Een invoelend geschreven, meeslepend verhaal over vriendschap, liefde en de verstrekkende gevolgen van gebeurtenissen in iemands jeugd.
Femke Martens lijkt alles mee te hebben: ze is jong, mooi, heeft een fijne baan waarvoor ze door heel Europa reist, en nooit gebrek aan aandacht van mannen. Huisje, boompje, beestje is aan haar niet besteed.

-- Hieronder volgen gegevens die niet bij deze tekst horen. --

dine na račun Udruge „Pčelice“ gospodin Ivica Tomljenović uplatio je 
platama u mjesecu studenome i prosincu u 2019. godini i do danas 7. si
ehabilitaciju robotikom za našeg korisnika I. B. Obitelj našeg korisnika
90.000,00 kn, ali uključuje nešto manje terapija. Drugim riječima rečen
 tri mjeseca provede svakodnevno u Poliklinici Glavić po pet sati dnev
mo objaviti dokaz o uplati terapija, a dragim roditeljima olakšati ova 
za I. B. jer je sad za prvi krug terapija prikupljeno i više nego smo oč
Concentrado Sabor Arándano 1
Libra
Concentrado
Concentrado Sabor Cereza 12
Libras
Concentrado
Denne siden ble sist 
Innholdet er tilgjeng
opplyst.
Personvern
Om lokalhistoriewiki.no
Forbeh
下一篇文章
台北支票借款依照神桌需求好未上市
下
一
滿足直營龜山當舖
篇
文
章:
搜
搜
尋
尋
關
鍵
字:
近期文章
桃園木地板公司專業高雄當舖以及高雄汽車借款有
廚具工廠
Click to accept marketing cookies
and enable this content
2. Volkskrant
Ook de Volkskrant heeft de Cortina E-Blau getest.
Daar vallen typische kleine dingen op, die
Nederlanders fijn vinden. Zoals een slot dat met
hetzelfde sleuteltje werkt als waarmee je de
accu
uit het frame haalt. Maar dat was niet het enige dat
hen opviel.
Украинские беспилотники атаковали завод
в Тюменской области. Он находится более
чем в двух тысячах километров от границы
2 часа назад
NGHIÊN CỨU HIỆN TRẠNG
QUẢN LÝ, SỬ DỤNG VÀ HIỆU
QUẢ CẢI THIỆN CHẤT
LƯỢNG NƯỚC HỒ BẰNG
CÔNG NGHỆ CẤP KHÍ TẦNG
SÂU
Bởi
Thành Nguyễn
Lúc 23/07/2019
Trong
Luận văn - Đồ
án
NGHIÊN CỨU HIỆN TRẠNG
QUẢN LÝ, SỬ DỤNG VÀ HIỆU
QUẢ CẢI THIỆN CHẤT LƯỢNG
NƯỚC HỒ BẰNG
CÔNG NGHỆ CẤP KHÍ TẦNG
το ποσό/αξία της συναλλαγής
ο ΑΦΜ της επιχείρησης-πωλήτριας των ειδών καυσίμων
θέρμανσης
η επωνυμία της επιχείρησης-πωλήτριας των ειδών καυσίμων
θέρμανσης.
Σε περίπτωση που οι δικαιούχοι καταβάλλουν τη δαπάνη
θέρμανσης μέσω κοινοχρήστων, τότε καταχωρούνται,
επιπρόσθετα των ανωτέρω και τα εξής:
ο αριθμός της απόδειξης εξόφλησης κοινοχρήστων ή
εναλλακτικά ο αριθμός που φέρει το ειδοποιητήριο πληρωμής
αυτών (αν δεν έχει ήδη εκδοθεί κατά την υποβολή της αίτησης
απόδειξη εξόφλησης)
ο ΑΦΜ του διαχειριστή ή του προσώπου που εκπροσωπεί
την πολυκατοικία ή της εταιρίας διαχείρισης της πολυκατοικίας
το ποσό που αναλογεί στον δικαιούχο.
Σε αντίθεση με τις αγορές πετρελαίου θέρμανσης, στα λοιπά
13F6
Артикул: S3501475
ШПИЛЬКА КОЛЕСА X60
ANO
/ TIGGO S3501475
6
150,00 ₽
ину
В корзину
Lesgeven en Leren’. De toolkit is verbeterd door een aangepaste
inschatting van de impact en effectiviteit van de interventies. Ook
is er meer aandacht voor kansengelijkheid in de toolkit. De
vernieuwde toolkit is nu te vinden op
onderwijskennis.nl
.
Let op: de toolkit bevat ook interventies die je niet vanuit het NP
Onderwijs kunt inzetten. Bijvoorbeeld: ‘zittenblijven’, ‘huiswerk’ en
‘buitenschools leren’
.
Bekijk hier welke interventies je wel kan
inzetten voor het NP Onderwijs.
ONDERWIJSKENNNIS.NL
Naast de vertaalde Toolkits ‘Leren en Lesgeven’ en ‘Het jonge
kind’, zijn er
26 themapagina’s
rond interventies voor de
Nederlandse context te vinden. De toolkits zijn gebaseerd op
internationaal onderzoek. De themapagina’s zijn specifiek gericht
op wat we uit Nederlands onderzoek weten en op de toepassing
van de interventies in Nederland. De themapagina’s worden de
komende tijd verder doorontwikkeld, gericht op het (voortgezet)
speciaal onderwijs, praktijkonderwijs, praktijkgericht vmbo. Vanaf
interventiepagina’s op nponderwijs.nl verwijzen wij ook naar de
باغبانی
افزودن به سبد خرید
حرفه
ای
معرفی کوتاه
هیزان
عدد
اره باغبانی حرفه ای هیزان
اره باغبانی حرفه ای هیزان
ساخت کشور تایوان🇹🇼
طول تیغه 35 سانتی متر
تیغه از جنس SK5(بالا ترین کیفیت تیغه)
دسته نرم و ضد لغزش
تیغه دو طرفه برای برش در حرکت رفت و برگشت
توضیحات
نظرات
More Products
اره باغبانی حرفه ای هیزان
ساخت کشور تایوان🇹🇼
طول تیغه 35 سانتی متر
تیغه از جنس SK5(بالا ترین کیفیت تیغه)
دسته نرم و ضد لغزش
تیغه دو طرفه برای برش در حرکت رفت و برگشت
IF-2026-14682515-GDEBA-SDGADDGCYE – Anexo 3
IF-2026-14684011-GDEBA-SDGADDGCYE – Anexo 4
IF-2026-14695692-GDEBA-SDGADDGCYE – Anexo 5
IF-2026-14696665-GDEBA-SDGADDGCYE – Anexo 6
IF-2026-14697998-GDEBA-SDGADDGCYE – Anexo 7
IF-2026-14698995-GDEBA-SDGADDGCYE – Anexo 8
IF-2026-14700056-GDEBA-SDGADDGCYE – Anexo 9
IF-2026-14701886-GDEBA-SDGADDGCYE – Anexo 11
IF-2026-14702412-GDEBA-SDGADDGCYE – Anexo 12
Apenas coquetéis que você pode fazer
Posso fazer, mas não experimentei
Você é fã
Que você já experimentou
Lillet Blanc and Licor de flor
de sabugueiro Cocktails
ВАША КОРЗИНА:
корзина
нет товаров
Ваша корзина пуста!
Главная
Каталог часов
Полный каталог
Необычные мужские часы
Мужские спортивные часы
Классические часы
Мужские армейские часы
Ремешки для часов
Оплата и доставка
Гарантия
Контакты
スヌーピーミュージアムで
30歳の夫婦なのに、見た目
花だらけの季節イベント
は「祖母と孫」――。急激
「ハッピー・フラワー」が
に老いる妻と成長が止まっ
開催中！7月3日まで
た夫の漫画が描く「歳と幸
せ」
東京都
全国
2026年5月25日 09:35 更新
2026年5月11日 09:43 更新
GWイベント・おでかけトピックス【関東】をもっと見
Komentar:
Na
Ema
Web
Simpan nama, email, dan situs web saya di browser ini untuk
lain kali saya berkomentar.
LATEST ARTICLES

Maar er is ook een keerzijde. Niemand kent de echte Femke of neemt de moeite om haar te leren kennen. Verklaart dat de sluimerende onrust waardoor ze zichzelf steeds vaker tegenkomt en ze diep vanbinnen zo ongelukkig is? Als haar huisarts aan de noodrem trekt en haar werkgever haar op non-actief stelt, komt ze terug naar Nederland, waar ze een groot deel van haar jeugd heeft doorgebracht. Het lijkt hét moment om schoon schip te maken en onder ogen te zien wat ze zo wanhopig graag wil vergeten, maar hoe? En als ze dan voor het eerst in haar leven een connectie voelt met een man, waarom is het dan iemand die ze onder andere omstandigheden geen tweede blik zou gunnen en wiens privéleven al reden genoeg is om voor op de vlucht te gaan?